In this digital representation of nature’s sound waves, we sacrificed some accuracy to get a sound source that can be stored as a file. In fact, the converted file itself is so large that a five-minute pop song can be tens of megabytes, but when compressed to the user’s desired sound quality, it shrinks to less than five megabytes. When we think of compression, we often think of organizing the contents of a document into a compressed file, but the concept of MP3 compression is actually more about discarding unnecessary information. MP3 dramatically reduced the size of the music that most people around the world listen to on a daily basis by discarding the inaudible parts of the sound, and also discarding sounds that are unrecognizable to the human ear. This is called Perceptual Coding, and it takes into account how our perceptual organs respond to compression. It’s an example of how advances in digital technology can go beyond being just a technical tool, and instead rely on human senses and perception to create more efficient and user-centered outputs.

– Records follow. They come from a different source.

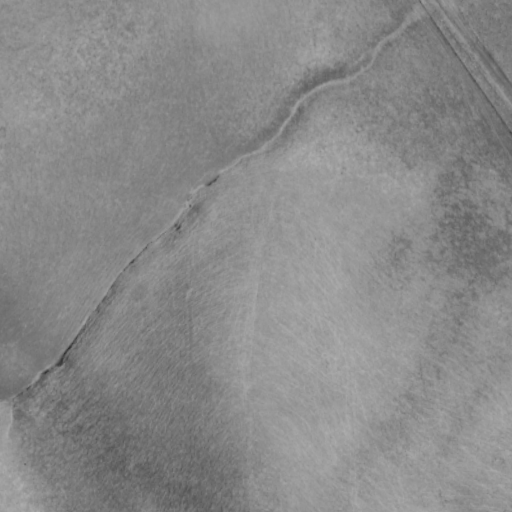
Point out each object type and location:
road: (472, 51)
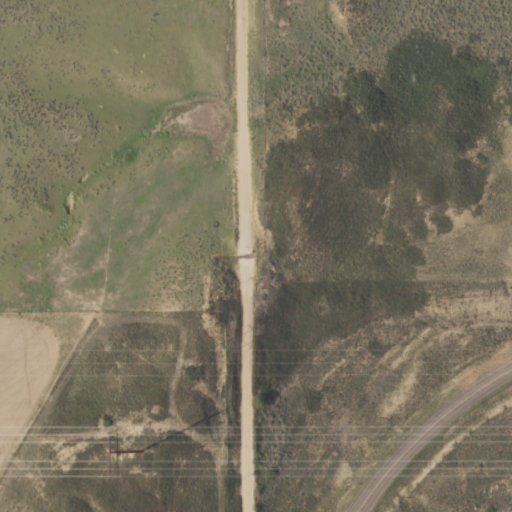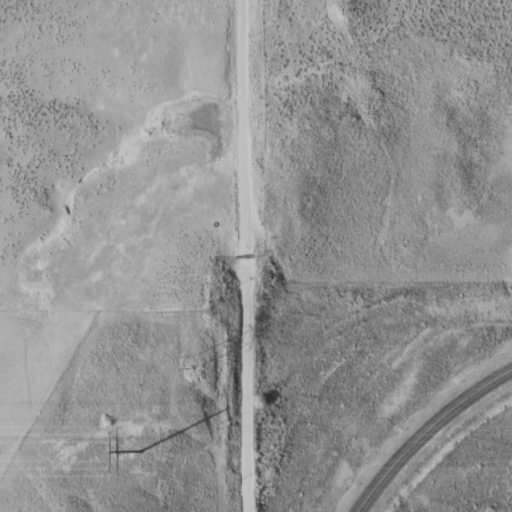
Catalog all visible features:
road: (244, 256)
power tower: (189, 358)
road: (424, 429)
power tower: (142, 449)
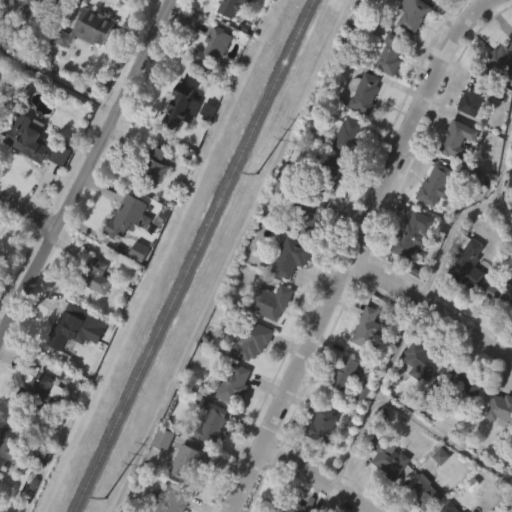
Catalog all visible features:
building: (251, 0)
building: (1, 1)
road: (169, 1)
building: (474, 2)
building: (48, 5)
building: (231, 6)
building: (413, 14)
building: (434, 14)
building: (395, 18)
building: (91, 27)
building: (39, 28)
building: (233, 29)
building: (408, 46)
building: (211, 49)
building: (394, 55)
building: (84, 61)
building: (501, 62)
building: (205, 86)
building: (386, 88)
building: (500, 90)
building: (364, 93)
building: (474, 97)
building: (180, 106)
building: (0, 111)
building: (360, 125)
building: (468, 133)
building: (346, 135)
building: (457, 140)
building: (27, 143)
building: (151, 167)
road: (86, 168)
building: (341, 168)
building: (453, 173)
building: (29, 175)
power tower: (258, 175)
building: (329, 175)
building: (436, 185)
building: (150, 200)
building: (329, 201)
road: (480, 207)
road: (503, 212)
road: (28, 213)
building: (508, 213)
building: (304, 214)
building: (431, 217)
building: (127, 218)
building: (412, 234)
building: (307, 250)
building: (125, 251)
road: (357, 251)
railway: (193, 256)
building: (293, 257)
building: (468, 263)
building: (409, 266)
building: (95, 276)
building: (134, 284)
building: (287, 290)
building: (463, 294)
building: (501, 297)
building: (271, 302)
road: (433, 306)
building: (92, 309)
building: (67, 329)
building: (499, 330)
building: (269, 336)
building: (252, 341)
building: (72, 360)
building: (422, 360)
building: (362, 361)
building: (249, 374)
building: (342, 376)
building: (233, 382)
building: (462, 387)
building: (39, 389)
road: (378, 392)
building: (417, 395)
building: (339, 407)
building: (500, 408)
building: (459, 417)
building: (230, 418)
building: (211, 422)
building: (38, 424)
building: (321, 424)
building: (358, 426)
road: (445, 436)
building: (162, 438)
building: (497, 442)
building: (9, 446)
building: (388, 456)
building: (209, 457)
building: (318, 458)
building: (187, 461)
building: (158, 472)
building: (7, 475)
road: (318, 475)
building: (436, 489)
building: (383, 490)
building: (424, 492)
building: (184, 494)
building: (171, 499)
road: (328, 499)
power tower: (106, 502)
building: (295, 505)
building: (449, 508)
building: (417, 509)
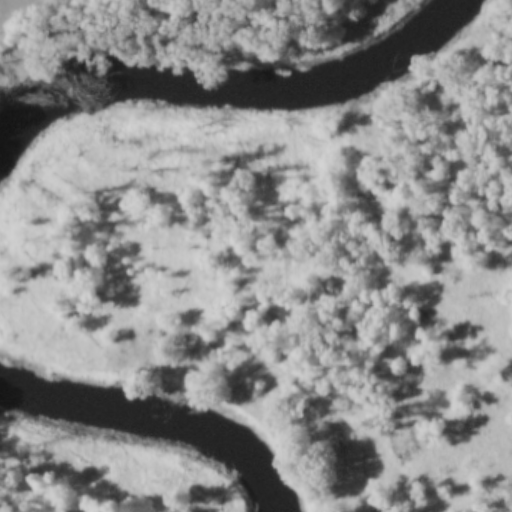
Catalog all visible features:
river: (15, 177)
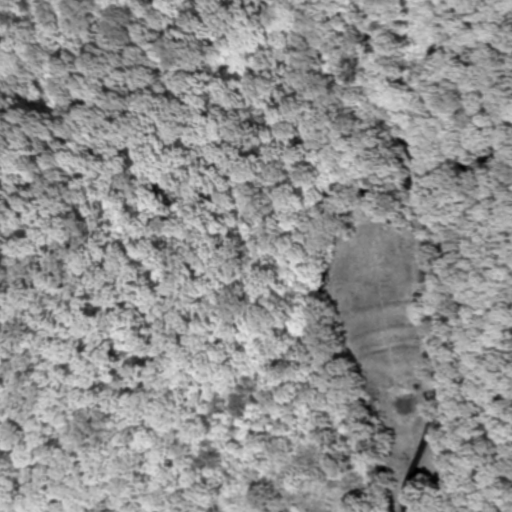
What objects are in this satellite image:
road: (404, 255)
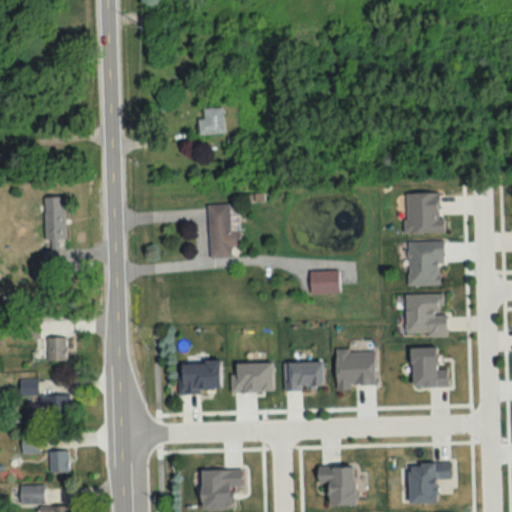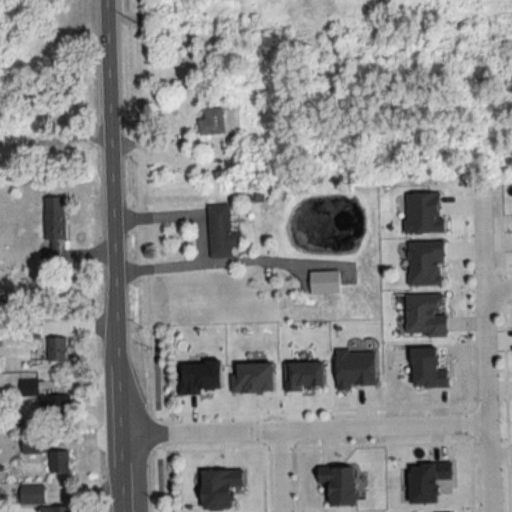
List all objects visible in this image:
building: (208, 93)
building: (211, 121)
building: (53, 219)
building: (223, 231)
road: (203, 238)
road: (112, 255)
building: (51, 256)
building: (425, 263)
building: (324, 282)
road: (497, 290)
building: (56, 349)
road: (485, 350)
building: (427, 369)
road: (302, 430)
building: (58, 461)
road: (281, 471)
building: (426, 481)
building: (30, 494)
building: (54, 509)
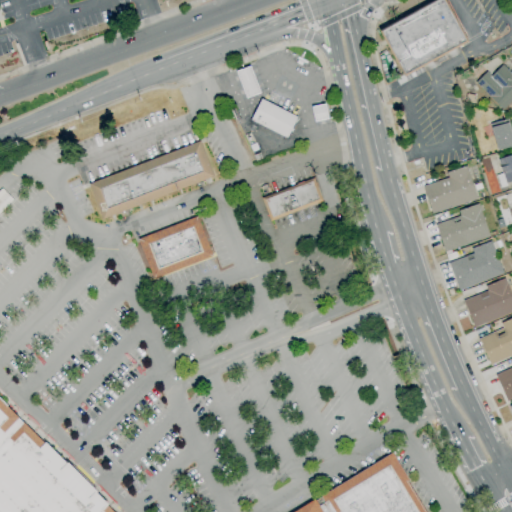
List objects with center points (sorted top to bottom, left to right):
road: (100, 2)
road: (325, 3)
road: (332, 3)
road: (231, 5)
road: (61, 9)
road: (505, 11)
traffic signals: (351, 14)
road: (18, 15)
traffic signals: (302, 15)
road: (154, 17)
road: (291, 18)
road: (58, 19)
road: (363, 22)
road: (464, 24)
road: (308, 36)
building: (420, 36)
building: (423, 37)
road: (506, 38)
road: (100, 39)
road: (333, 41)
road: (133, 46)
road: (489, 47)
road: (206, 51)
road: (32, 55)
road: (432, 72)
road: (286, 77)
road: (136, 80)
gas station: (247, 82)
building: (247, 82)
road: (367, 83)
building: (496, 85)
building: (499, 86)
road: (196, 87)
road: (4, 94)
road: (260, 94)
road: (377, 95)
building: (469, 98)
road: (304, 109)
road: (58, 112)
building: (271, 118)
building: (273, 118)
road: (409, 121)
road: (445, 125)
road: (338, 126)
road: (257, 133)
building: (501, 134)
building: (501, 134)
road: (127, 146)
road: (228, 146)
road: (357, 154)
road: (409, 155)
road: (392, 158)
building: (505, 170)
road: (16, 173)
building: (149, 179)
building: (150, 180)
road: (227, 187)
building: (448, 190)
building: (450, 190)
building: (291, 199)
building: (507, 199)
building: (290, 200)
building: (510, 212)
road: (25, 213)
building: (509, 213)
road: (419, 218)
road: (314, 225)
road: (403, 226)
building: (461, 228)
building: (462, 228)
road: (265, 231)
building: (174, 247)
building: (174, 247)
road: (38, 257)
road: (385, 263)
road: (268, 264)
building: (474, 266)
building: (476, 266)
road: (294, 280)
road: (195, 286)
road: (409, 289)
road: (55, 301)
building: (488, 303)
building: (489, 303)
road: (344, 305)
road: (351, 321)
road: (149, 322)
road: (276, 329)
road: (73, 335)
road: (441, 336)
building: (496, 342)
building: (498, 343)
road: (235, 358)
road: (427, 367)
road: (97, 371)
building: (504, 382)
building: (505, 383)
road: (343, 389)
road: (261, 395)
road: (120, 407)
building: (510, 407)
building: (510, 408)
road: (225, 412)
road: (397, 418)
road: (485, 438)
road: (143, 443)
road: (66, 444)
road: (472, 462)
road: (331, 468)
building: (38, 474)
road: (498, 477)
road: (165, 478)
building: (155, 481)
building: (369, 492)
road: (494, 498)
road: (168, 499)
road: (500, 505)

MP3 initially took some time to become a de facto standard format on PCs because the idea was patented and patent fees had to be paid to utilize it. However, as technology improved, these restrictions were gradually removed, and MP3 became more than just a file format, it became an iconic symbol of the digitization of music. MP3 became more than just a file format, it became an icon for the digitization of music. With the advent of free and open-source music files, it’s now a mix of codecs and file formats, with WAV, FLAC, AAC, and other file formats gaining popularity in addition to MP3. However, MP3 still remains a familiar format for many users, due to its historical significance.